- Provided text:
+--

It's best to pick flowers just before you want to use them and when they are just opened, then wash carefully in cold water.  Adding a little salt to the water will help get rid of any insects. Once well washed, carefully pat dry on kitchen paper or allow them dry naturally at room temperature. They can then be stored in the refrigerator in a plastic bag until ready to use but preferably not longer than 3 days.

The image below shows the structure of a typical flower:

In general, it's the petals that are the edible part of the flower. The stamen is the male part of the flower that produces pollen. As some pollens can be allergenic it is best to remove the stamens from any flowers before you consume them (do this with a pair of tweezers). The pistil is the female part of the flower and this can often be bitter and unpleasant in taste. It's best to remove this part of the flower as well. When removing the petals from a flower for consumption do so at the very last minute, just before you need to prepare them. Also, the white or pale 'heel' (base) of the petal can be bitter and should be cut off before using the petals.

For compound flowers such as the marigold pictured here (a compound flower ia flower head that superficially appears to be a single flower; but upon closer inspection reveals a row of outer petals arranged in a radiating shape around the inner disc flowers), sunflowers, daisies, etc, the petals should always be detached from the main flower body. For these types of flower only the petals are edible.

+--

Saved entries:
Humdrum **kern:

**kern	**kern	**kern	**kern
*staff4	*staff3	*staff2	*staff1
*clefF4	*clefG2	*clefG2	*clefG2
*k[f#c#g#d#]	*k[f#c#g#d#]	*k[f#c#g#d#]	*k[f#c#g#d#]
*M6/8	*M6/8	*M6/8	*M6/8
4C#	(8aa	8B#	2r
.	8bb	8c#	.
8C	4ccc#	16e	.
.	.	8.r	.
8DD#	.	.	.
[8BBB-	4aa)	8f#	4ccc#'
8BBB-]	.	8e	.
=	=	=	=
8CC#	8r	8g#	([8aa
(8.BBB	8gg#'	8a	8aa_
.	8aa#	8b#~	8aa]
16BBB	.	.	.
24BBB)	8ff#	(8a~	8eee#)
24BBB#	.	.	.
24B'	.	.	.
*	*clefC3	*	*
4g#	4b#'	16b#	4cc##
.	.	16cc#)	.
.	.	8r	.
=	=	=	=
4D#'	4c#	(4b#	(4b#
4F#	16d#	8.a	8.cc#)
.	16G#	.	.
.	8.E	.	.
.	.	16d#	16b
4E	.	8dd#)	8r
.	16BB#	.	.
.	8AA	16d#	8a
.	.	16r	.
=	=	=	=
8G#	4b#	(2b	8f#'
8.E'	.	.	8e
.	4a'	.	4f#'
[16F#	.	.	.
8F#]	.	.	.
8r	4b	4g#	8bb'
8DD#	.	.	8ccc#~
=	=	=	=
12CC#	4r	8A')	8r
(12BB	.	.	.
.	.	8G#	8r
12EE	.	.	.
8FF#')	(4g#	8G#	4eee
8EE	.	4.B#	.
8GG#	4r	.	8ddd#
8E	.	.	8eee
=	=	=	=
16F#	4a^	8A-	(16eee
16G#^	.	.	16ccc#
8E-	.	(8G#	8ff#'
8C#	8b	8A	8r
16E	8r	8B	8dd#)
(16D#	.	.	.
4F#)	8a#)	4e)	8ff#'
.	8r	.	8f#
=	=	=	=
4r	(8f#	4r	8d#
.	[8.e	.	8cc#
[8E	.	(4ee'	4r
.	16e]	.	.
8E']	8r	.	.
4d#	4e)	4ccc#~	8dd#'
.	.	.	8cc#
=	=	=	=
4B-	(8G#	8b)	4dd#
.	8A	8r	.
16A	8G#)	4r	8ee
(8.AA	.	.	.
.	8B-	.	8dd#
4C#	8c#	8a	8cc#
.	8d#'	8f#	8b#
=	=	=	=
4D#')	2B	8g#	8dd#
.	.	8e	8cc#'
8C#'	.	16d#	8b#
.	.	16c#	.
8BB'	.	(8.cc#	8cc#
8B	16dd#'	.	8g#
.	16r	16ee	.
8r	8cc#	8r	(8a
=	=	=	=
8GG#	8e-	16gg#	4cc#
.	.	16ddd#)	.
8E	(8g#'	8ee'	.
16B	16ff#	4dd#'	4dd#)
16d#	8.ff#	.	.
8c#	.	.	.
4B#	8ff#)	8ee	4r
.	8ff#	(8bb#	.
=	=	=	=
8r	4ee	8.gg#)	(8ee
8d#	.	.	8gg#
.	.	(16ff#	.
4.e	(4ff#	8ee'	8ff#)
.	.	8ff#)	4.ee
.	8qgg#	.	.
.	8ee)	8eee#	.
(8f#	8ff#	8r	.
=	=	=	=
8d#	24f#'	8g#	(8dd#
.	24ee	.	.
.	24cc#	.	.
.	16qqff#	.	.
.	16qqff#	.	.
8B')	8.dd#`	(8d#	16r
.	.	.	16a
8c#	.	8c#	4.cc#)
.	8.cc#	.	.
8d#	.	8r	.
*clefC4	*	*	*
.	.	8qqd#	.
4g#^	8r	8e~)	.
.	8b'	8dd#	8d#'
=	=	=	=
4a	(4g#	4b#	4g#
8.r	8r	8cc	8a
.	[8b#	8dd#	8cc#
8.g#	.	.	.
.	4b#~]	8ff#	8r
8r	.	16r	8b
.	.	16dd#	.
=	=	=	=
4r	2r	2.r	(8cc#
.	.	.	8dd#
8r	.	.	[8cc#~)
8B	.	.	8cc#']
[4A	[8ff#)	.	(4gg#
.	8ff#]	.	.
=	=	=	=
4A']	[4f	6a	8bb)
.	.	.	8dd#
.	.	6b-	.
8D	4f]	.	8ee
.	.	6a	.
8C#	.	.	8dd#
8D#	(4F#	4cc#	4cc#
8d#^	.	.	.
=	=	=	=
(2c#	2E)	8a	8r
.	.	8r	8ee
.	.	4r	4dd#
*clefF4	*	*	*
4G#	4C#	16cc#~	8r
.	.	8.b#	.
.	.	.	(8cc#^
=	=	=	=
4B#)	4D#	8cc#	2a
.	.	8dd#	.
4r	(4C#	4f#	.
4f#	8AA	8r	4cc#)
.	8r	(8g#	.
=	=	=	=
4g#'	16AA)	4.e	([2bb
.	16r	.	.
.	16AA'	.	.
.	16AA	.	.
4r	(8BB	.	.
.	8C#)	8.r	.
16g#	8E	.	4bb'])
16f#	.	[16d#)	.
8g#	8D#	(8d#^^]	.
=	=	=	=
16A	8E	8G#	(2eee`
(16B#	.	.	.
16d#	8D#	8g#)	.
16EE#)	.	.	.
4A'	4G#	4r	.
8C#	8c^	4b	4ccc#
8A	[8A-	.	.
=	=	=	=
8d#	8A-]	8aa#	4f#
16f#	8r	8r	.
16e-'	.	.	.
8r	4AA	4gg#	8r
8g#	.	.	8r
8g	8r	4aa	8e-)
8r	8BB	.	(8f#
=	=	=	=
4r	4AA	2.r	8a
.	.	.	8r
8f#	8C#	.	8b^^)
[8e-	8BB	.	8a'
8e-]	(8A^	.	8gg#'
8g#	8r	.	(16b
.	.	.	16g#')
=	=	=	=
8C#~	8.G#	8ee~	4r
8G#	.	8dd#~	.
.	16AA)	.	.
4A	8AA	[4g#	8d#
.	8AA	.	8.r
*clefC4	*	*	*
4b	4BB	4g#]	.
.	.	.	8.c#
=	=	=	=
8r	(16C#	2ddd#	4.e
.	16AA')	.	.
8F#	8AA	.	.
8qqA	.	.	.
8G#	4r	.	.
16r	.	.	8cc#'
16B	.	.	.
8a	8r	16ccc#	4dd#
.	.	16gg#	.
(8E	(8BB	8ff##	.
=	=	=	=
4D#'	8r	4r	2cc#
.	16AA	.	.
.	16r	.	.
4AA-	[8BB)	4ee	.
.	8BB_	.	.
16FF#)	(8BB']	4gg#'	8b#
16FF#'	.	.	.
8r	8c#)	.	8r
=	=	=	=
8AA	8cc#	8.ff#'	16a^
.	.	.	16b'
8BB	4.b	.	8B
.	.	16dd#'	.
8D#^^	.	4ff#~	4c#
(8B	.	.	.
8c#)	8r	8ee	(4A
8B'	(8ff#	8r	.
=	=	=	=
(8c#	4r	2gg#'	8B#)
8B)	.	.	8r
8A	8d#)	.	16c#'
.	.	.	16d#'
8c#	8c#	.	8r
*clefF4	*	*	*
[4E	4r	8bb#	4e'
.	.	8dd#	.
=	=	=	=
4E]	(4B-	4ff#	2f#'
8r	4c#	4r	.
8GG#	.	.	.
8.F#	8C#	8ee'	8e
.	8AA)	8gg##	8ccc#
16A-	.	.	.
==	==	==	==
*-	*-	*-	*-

+--

From the edible flowers text, list every flower part it says to remove or cut off before eating. You won't need the lines for any of this.

- Stamens
- Pistil
- White or pale "heel" (base) of the petal